■ **Work instruction**: Can you express the lines from the start of the rows through the line containing "DŘEVA V KRÉMOVO-PŘÍRODNÍ BARVĚ", both included, as a Markdown table with the columns Nr (the row number) and Line (the line itself), leaving out blank lines?

(Records from a data collection)
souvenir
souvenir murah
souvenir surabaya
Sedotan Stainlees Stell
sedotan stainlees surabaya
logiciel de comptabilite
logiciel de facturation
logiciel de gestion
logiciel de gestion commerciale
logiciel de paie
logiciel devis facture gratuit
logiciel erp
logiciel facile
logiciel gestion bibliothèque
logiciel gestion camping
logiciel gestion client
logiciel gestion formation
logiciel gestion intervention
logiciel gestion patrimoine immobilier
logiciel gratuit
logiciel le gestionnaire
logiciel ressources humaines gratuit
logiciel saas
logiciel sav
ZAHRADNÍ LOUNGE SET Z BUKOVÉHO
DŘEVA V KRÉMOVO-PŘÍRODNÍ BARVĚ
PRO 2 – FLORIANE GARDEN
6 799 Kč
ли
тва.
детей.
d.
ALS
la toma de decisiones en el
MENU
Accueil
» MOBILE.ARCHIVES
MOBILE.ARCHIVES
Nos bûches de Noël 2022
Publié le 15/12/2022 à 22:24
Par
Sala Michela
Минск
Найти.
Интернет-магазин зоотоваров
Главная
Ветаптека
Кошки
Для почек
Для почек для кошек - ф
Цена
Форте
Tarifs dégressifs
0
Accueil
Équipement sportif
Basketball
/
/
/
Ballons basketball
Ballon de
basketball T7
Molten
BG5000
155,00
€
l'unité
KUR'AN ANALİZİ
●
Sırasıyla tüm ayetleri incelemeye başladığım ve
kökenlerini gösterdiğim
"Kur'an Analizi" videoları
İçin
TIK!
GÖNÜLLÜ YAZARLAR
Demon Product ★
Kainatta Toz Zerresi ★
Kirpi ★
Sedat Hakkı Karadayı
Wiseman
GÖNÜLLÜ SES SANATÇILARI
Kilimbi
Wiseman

■ **Result**:
| Nr | Line |
|---|---|
| 1 | souvenir |
| 2 | souvenir murah |
| 3 | souvenir surabaya |
| 4 | Sedotan Stainlees Stell |
| 5 | sedotan stainlees surabaya |
| 6 | logiciel de comptabilite |
| 7 | logiciel de facturation |
| 8 | logiciel de gestion |
| 9 | logiciel de gestion commerciale |
| 10 | logiciel de paie |
| 11 | logiciel devis facture gratuit |
| 12 | logiciel erp |
| 13 | logiciel facile |
| 14 | logiciel gestion bibliothèque |
| 15 | logiciel gestion camping |
| 16 | logiciel gestion client |
| 17 | logiciel gestion formation |
| 18 | logiciel gestion intervention |
| 19 | logiciel gestion patrimoine immobilier |
| 20 | logiciel gratuit |
| 21 | logiciel le gestionnaire |
| 22 | logiciel ressources humaines gratuit |
| 23 | logiciel saas |
| 24 | logiciel sav |
| 25 | ZAHRADNÍ LOUNGE SET Z BUKOVÉHO |
| 26 | DŘEVA V KRÉMOVO-PŘÍRODNÍ BARVĚ |